— SELECTED EXTRACT —

******

1. Instead of trading off development vs environmental protection, could I suggest that we have some different opportunities available? To initiate a new kind of tourism infrastructure and tourism strategy on the Eastern Shore that offers something completely different from Inverness, Cape Breton, the South Shore, or other high-density tourism hotspots in Nova Scotia.

  • Invest in a series of renewable energy-based projects, eco-lodges and inns that are smaller scale and fully based on new renewable energy, low impact travel opportunities (kayaking, motorbike touring, cultural tourism experiences, seaside foraging and wild culinary experiences, support Sherbrooke Village and other museums even more as experiential tourism hotspots) that reflect the wild Eastern Shore’s wildness, people, stories, and landscape values. This is called experiential and regenerative tourism, where instead of trading off development (or creating a single enterprise resort development) against ecological values, we develop a regional tourism strategy and approach that addresses the complexity of this kind of long term sustainable business thinking. We develop tourism infrastructure in scale with the local landscape and its people.

******

— COLLECTED DATA —
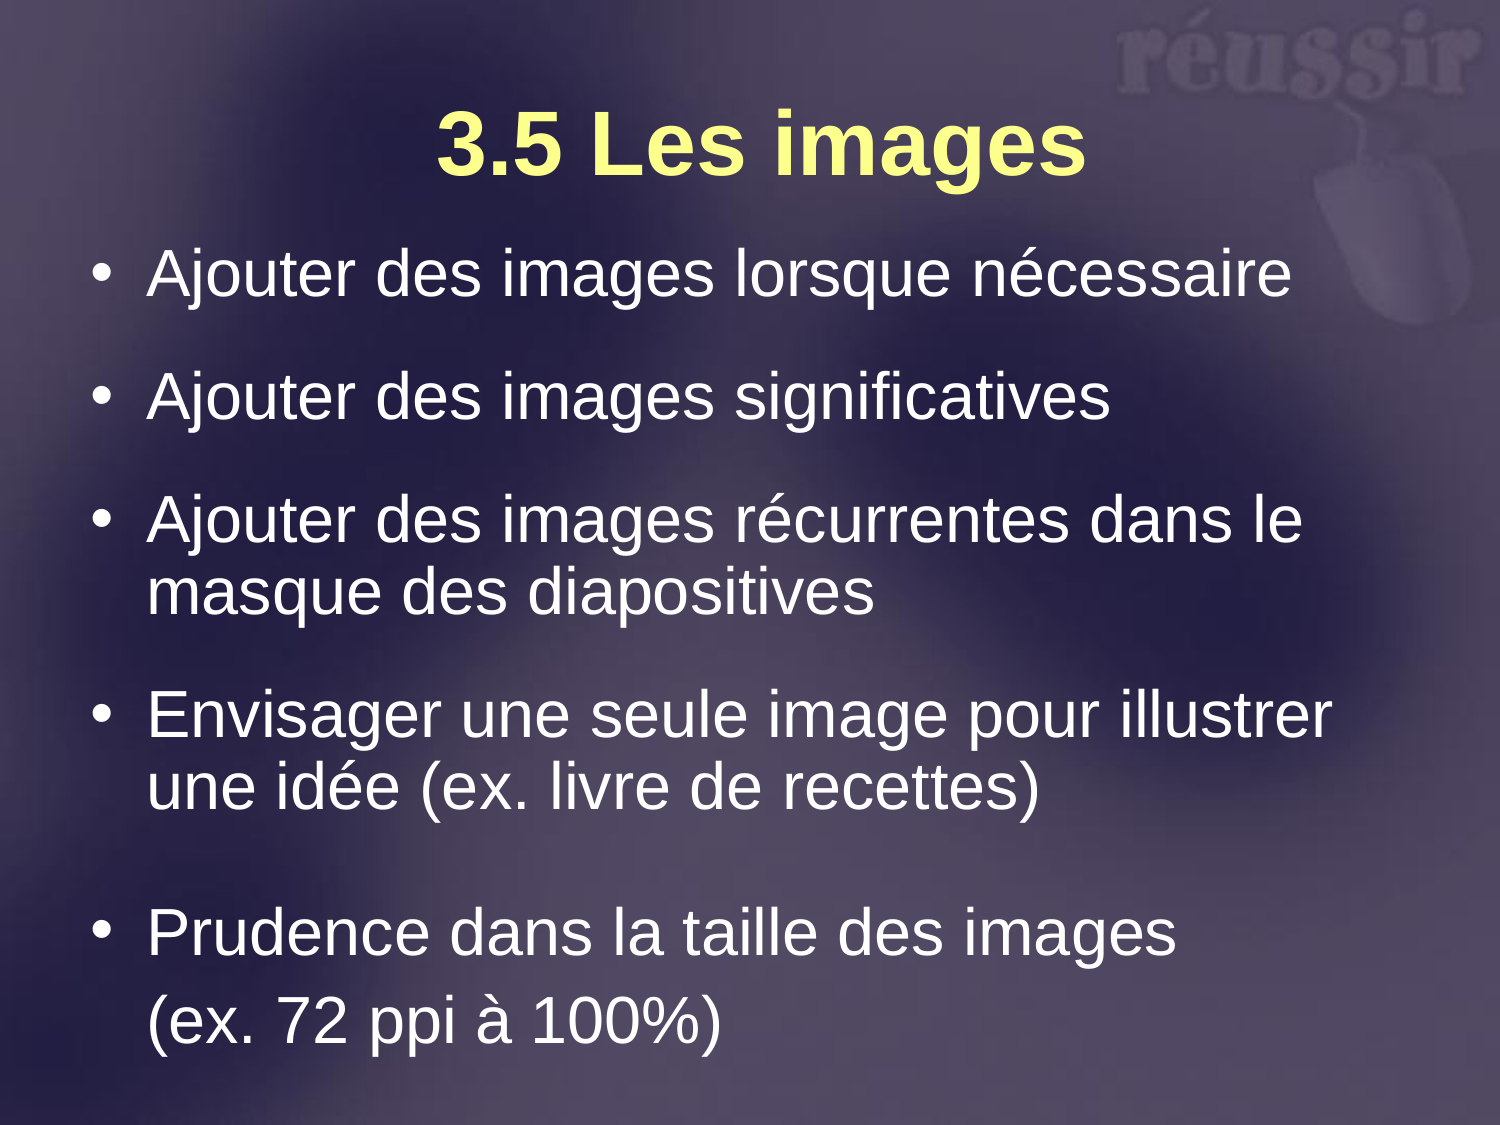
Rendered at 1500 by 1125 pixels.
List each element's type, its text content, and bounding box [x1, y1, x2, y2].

******

Type out the proposal on tourism for Nova Scotia's Eastern Shore in full, word for word. The listing plays no part in this.

— EXERCISE SOLUTION —
1. Instead of trading off development vs environmental protection, could I suggest that we have some different opportunities available? To initiate a new kind of tourism infrastructure and tourism strategy on the Eastern Shore that offers something completely different from Inverness, Cape Breton, the South Shore, or other high-density tourism hotspots in Nova Scotia.

  • Invest in a series of renewable energy-based projects, eco-lodges and inns that are smaller scale and fully based on new renewable energy, low impact travel opportunities (kayaking, motorbike touring, cultural tourism experiences, seaside foraging and wild culinary experiences, support Sherbrooke Village and other museums even more as experiential tourism hotspots) that reflect the wild Eastern Shore’s wildness, people, stories, and landscape values. This is called experiential and regenerative tourism, where instead of trading off development (or creating a single enterprise resort development) against ecological values, we develop a regional tourism strategy and approach that addresses the complexity of this kind of long term sustainable business thinking. We develop tourism infrastructure in scale with the local landscape and its people.